Sound of wind blowing in a pine forest at around 25 m/sec, with gust alterations

A wind gust or simply gust is a brief, sudden increase in the wind speed. It usually lasts for less than 20seconds, briefer than a squall, which lasts minutes. A gust is followed by a lull (or slackening) in the wind speed. Generally, winds are least gusty over large water surfaces and most gusty over rough land and near high buildings.

==Definition==

The wind is measured using an anemometer or estimated with a windsock. The average value of wind speed is generally measured over a period of 2minutes before the meteorological observation according to the World Meteorological Organization. Any significant variation at this mean wind during the ten minutes preceding the observation are noted as gusts in messages such as METAR.

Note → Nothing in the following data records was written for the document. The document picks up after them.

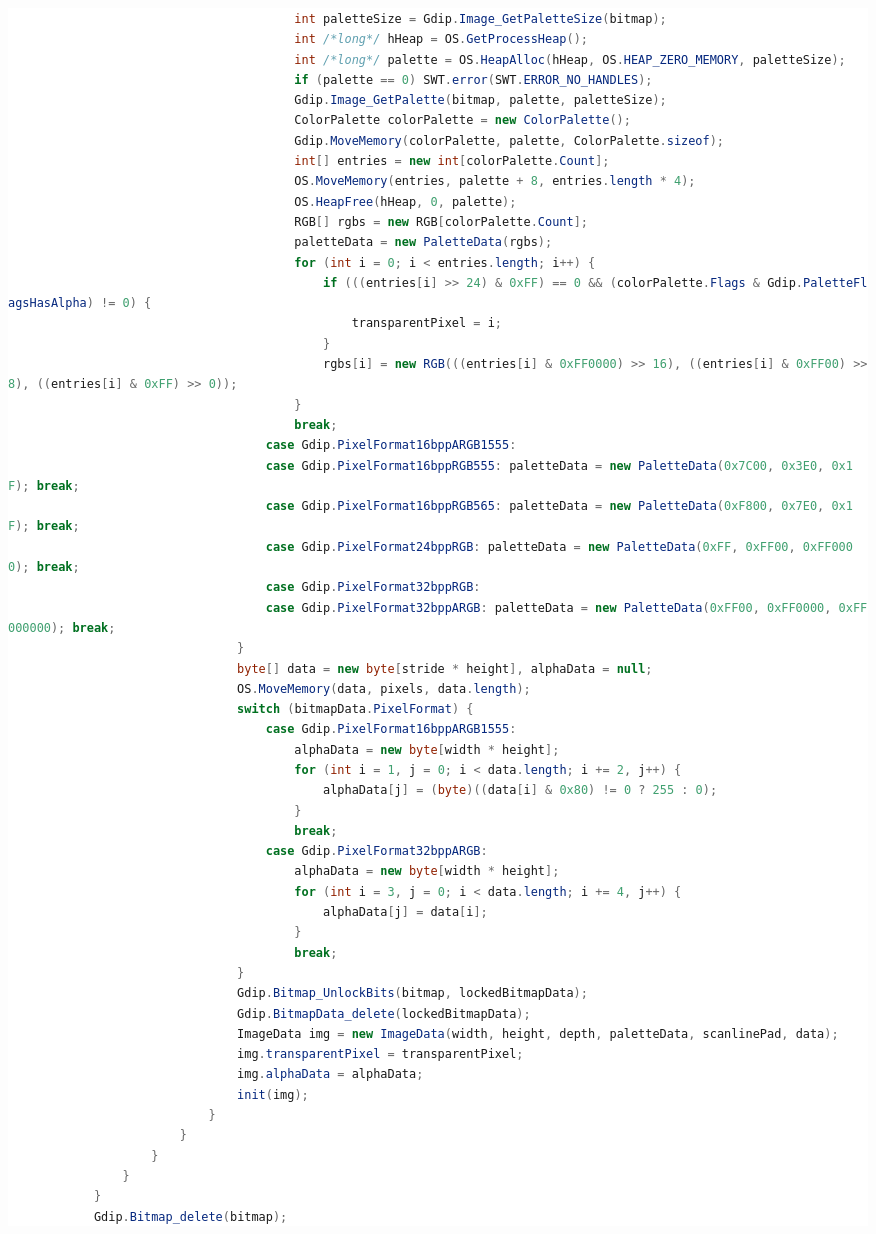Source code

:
 ```java
										int paletteSize = Gdip.Image_GetPaletteSize(bitmap);
										int /*long*/ hHeap = OS.GetProcessHeap();
										int /*long*/ palette = OS.HeapAlloc(hHeap, OS.HEAP_ZERO_MEMORY, paletteSize);
										if (palette == 0) SWT.error(SWT.ERROR_NO_HANDLES);
										Gdip.Image_GetPalette(bitmap, palette, paletteSize);
										ColorPalette colorPalette = new ColorPalette();
										Gdip.MoveMemory(colorPalette, palette, ColorPalette.sizeof);
										int[] entries = new int[colorPalette.Count];
										OS.MoveMemory(entries, palette + 8, entries.length * 4);
										OS.HeapFree(hHeap, 0, palette);
										RGB[] rgbs = new RGB[colorPalette.Count];
										paletteData = new PaletteData(rgbs);
										for (int i = 0; i < entries.length; i++) {
											if (((entries[i] >> 24) & 0xFF) == 0 && (colorPalette.Flags & Gdip.PaletteFlagsHasAlpha) != 0) {
												transparentPixel = i;
											}
											rgbs[i] = new RGB(((entries[i] & 0xFF0000) >> 16), ((entries[i] & 0xFF00) >> 8), ((entries[i] & 0xFF) >> 0));
										}
										break;
									case Gdip.PixelFormat16bppARGB1555:
									case Gdip.PixelFormat16bppRGB555: paletteData = new PaletteData(0x7C00, 0x3E0, 0x1F); break;
									case Gdip.PixelFormat16bppRGB565: paletteData = new PaletteData(0xF800, 0x7E0, 0x1F); break;
									case Gdip.PixelFormat24bppRGB: paletteData = new PaletteData(0xFF, 0xFF00, 0xFF0000); break;
									case Gdip.PixelFormat32bppRGB:
									case Gdip.PixelFormat32bppARGB: paletteData = new PaletteData(0xFF00, 0xFF0000, 0xFF000000); break;
								}
								byte[] data = new byte[stride * height], alphaData = null;
								OS.MoveMemory(data, pixels, data.length);
								switch (bitmapData.PixelFormat) {
									case Gdip.PixelFormat16bppARGB1555:
						 		 		alphaData = new byte[width * height];
						 		 		for (int i = 1, j = 0; i < data.length; i += 2, j++) {
						 		 			alphaData[j] = (byte)((data[i] & 0x80) != 0 ? 255 : 0);
						 		 		}
										break;
									case Gdip.PixelFormat32bppARGB:
						 		 		alphaData = new byte[width * height];
						 		 		for (int i = 3, j = 0; i < data.length; i += 4, j++) {
						 		 			alphaData[j] = data[i];
						 		 		}
										break;
								}
				 		 		Gdip.Bitmap_UnlockBits(bitmap, lockedBitmapData);
								Gdip.BitmapData_delete(lockedBitmapData);
								ImageData img = new ImageData(width, height, depth, paletteData, scanlinePad, data);
								img.transparentPixel = transparentPixel;
								img.alphaData = alphaData;
								init(img);
							}
						}
					}
				}
			}
			Gdip.Bitmap_delete(bitmap);
```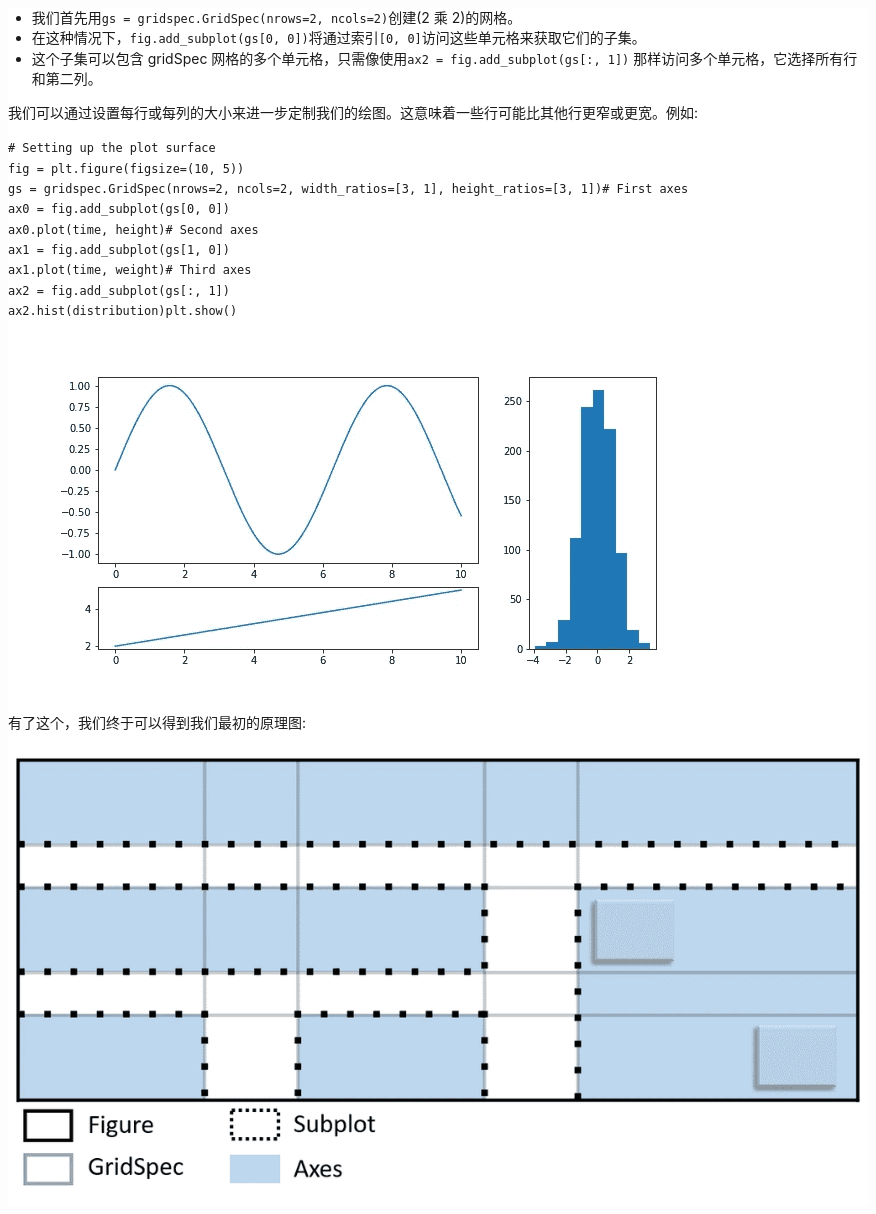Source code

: *   我们首先用`gs = gridspec.GridSpec(nrows=2, ncols=2)`创建(2 乘 2)的网格。
*   在这种情况下，`fig.add_subplot(gs[0, 0])`将通过索引`[0, 0]`访问这些单元格来获取它们的子集。
*   这个子集可以包含 gridSpec 网格的多个单元格，只需像使用`ax2 = fig.add_subplot(gs[:, 1])` 那样访问多个单元格，它选择所有行和第二列。

我们可以通过设置每行或每列的大小来进一步定制我们的绘图。这意味着一些行可能比其他行更窄或更宽。例如:

```
# Setting up the plot surface
fig = plt.figure(figsize=(10, 5))
gs = gridspec.GridSpec(nrows=2, ncols=2, width_ratios=[3, 1], height_ratios=[3, 1])# First axes
ax0 = fig.add_subplot(gs[0, 0])
ax0.plot(time, height)# Second axes
ax1 = fig.add_subplot(gs[1, 0])
ax1.plot(time, weight)# Third axes
ax2 = fig.add_subplot(gs[:, 1])
ax2.hist(distribution)plt.show()
```

![](img/0b7103189d70b0796df4bd56e6e7c812.png)

有了这个，我们终于可以得到我们最初的原理图:

![](img/8326f7e3087d01309e03852ad58ec1cc.png)
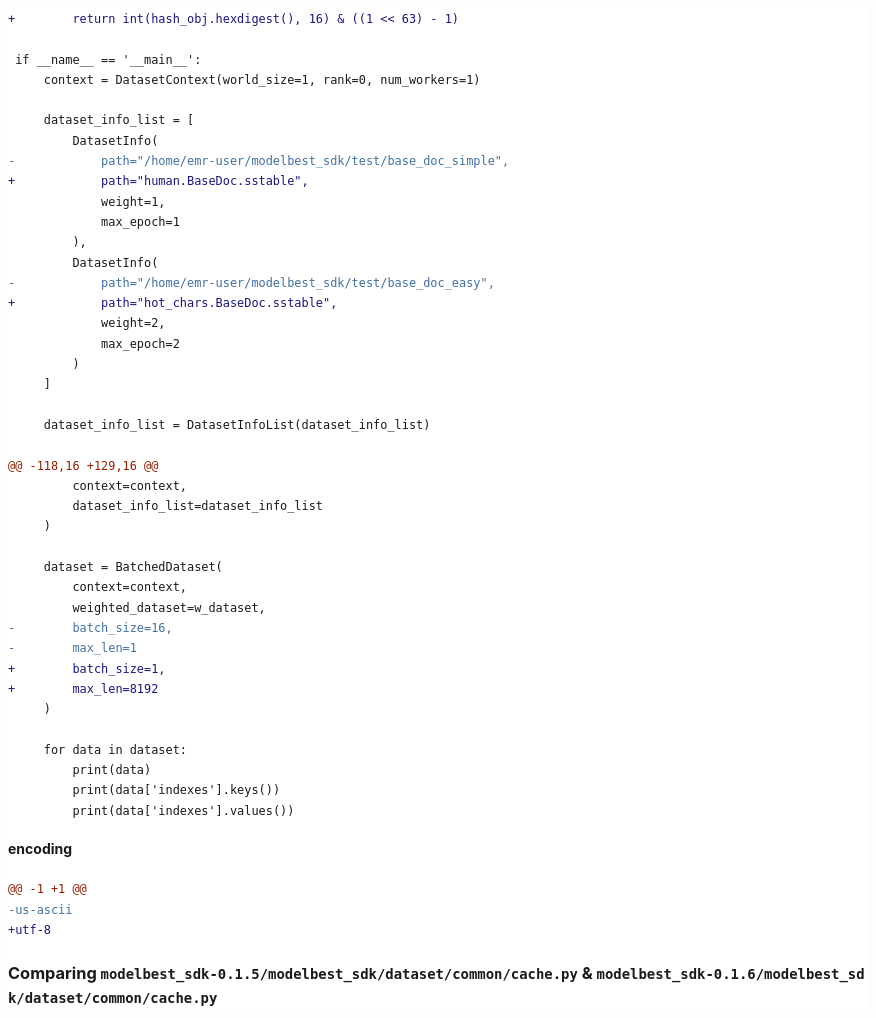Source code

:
 ```diff
+        return int(hash_obj.hexdigest(), 16) & ((1 << 63) - 1)
 
 if __name__ == '__main__':
     context = DatasetContext(world_size=1, rank=0, num_workers=1)
 
     dataset_info_list = [
         DatasetInfo(
-            path="/home/emr-user/modelbest_sdk/test/base_doc_simple",
+            path="human.BaseDoc.sstable",
             weight=1,
             max_epoch=1
         ),
         DatasetInfo(
-            path="/home/emr-user/modelbest_sdk/test/base_doc_easy",
+            path="hot_chars.BaseDoc.sstable",
             weight=2,
             max_epoch=2
         )
     ]
     
     dataset_info_list = DatasetInfoList(dataset_info_list)
     
@@ -118,16 +129,16 @@
         context=context,
         dataset_info_list=dataset_info_list
     )
     
     dataset = BatchedDataset(
         context=context,
         weighted_dataset=w_dataset,
-        batch_size=16,
-        max_len=1
+        batch_size=1,
+        max_len=8192
     )
     
     for data in dataset:
         print(data)
         print(data['indexes'].keys())
         print(data['indexes'].values())
```

#### encoding

```diff
@@ -1 +1 @@
-us-ascii
+utf-8
```

### Comparing `modelbest_sdk-0.1.5/modelbest_sdk/dataset/common/cache.py` & `modelbest_sdk-0.1.6/modelbest_sdk/dataset/common/cache.py`
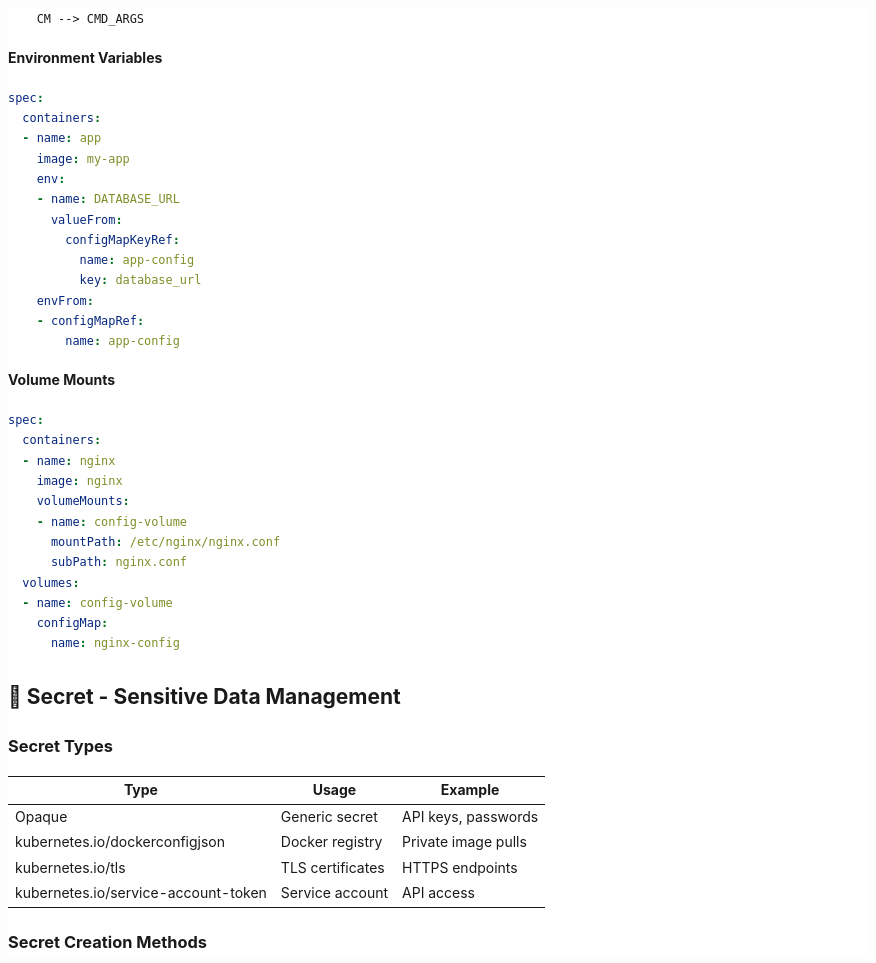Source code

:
 ```mermaid
    CM --> CMD_ARGS
```

#### Environment Variables
```yaml
spec:
  containers:
  - name: app
    image: my-app
    env:
    - name: DATABASE_URL
      valueFrom:
        configMapKeyRef:
          name: app-config
          key: database_url
    envFrom:
    - configMapRef:
        name: app-config
```

#### Volume Mounts
```yaml
spec:
  containers:
  - name: nginx
    image: nginx
    volumeMounts:
    - name: config-volume
      mountPath: /etc/nginx/nginx.conf
      subPath: nginx.conf
  volumes:
  - name: config-volume
    configMap:
      name: nginx-config
```

## 🔐 Secret - Sensitive Data Management

### Secret Types

| Type | Usage | Example |
|------|-------|---------|
| Opaque | Generic secret | API keys, passwords |
| kubernetes.io/dockerconfigjson | Docker registry | Private image pulls |
| kubernetes.io/tls | TLS certificates | HTTPS endpoints |
| kubernetes.io/service-account-token | Service account | API access |

### Secret Creation Methods

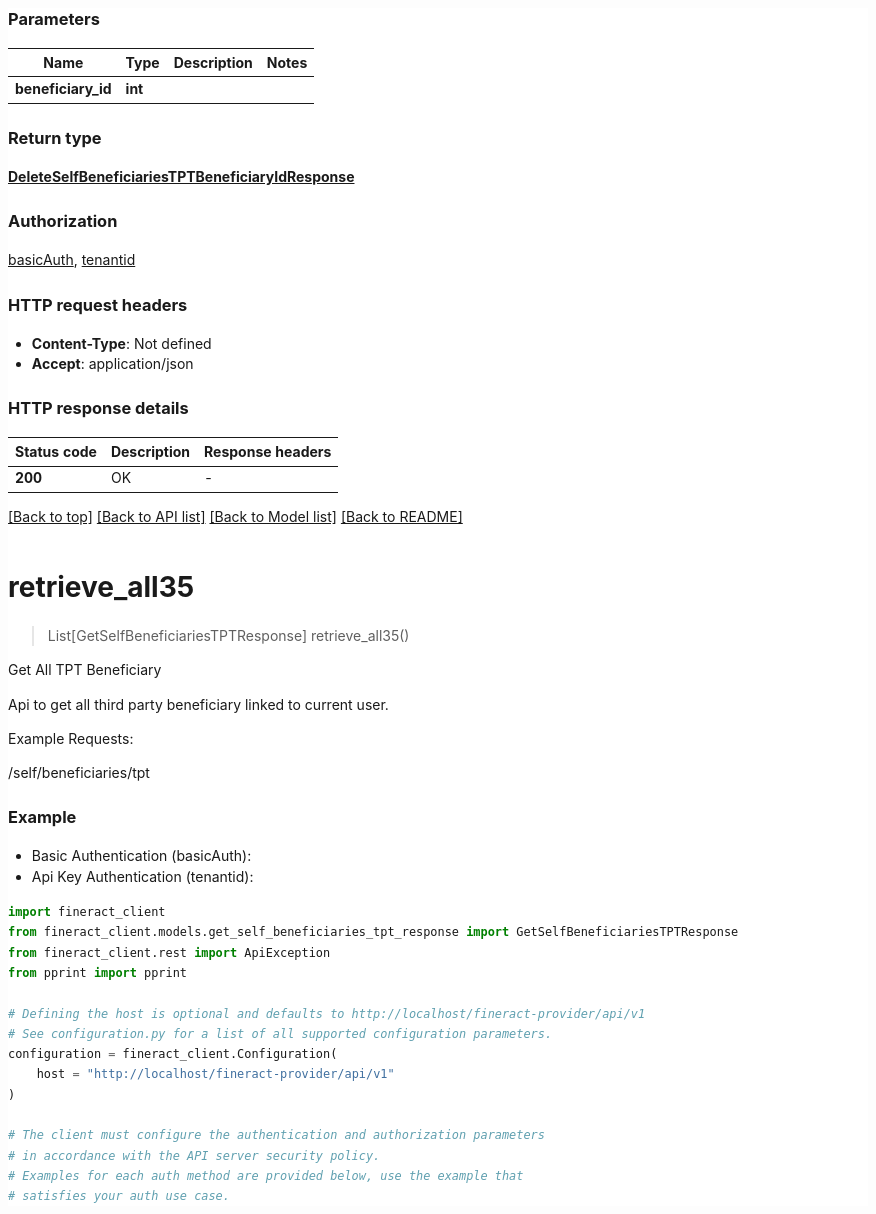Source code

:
 ```python
```



### Parameters


Name | Type | Description  | Notes
------------- | ------------- | ------------- | -------------
 **beneficiary_id** | **int**|  | 

### Return type

[**DeleteSelfBeneficiariesTPTBeneficiaryIdResponse**](DeleteSelfBeneficiariesTPTBeneficiaryIdResponse.md)

### Authorization

[basicAuth](../README.md#basicAuth), [tenantid](../README.md#tenantid)

### HTTP request headers

 - **Content-Type**: Not defined
 - **Accept**: application/json

### HTTP response details

| Status code | Description | Response headers |
|-------------|-------------|------------------|
**200** | OK |  -  |

[[Back to top]](#) [[Back to API list]](../README.md#documentation-for-api-endpoints) [[Back to Model list]](../README.md#documentation-for-models) [[Back to README]](../README.md)

# **retrieve_all35**
> List[GetSelfBeneficiariesTPTResponse] retrieve_all35()

Get All TPT Beneficiary

Api to get all third party beneficiary linked to current user.

Example Requests:

/self/beneficiaries/tpt

### Example

* Basic Authentication (basicAuth):
* Api Key Authentication (tenantid):

```python
import fineract_client
from fineract_client.models.get_self_beneficiaries_tpt_response import GetSelfBeneficiariesTPTResponse
from fineract_client.rest import ApiException
from pprint import pprint

# Defining the host is optional and defaults to http://localhost/fineract-provider/api/v1
# See configuration.py for a list of all supported configuration parameters.
configuration = fineract_client.Configuration(
    host = "http://localhost/fineract-provider/api/v1"
)

# The client must configure the authentication and authorization parameters
# in accordance with the API server security policy.
# Examples for each auth method are provided below, use the example that
# satisfies your auth use case.
```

It is generally reported in METAR when the peak wind speed reaches at least 16 knots (16 kn) and the variation in wind speed between the peaks and average wind is at least 9 to 10 knots (9 to 10 kn). In marine meteorology, the top speed of a burst is expressed in meters per second (m/s) or in knots, while the Beaufort scale is used for reporting the mean speed. When the maximum speed exceeds the average speed by 10 to 15 knots (10 to 15 kn), the term gusts is used while strong gusts is used for departure of 15 to 25 knots (15 to 25 kn), and violent gusts when it exceeds 25 kn.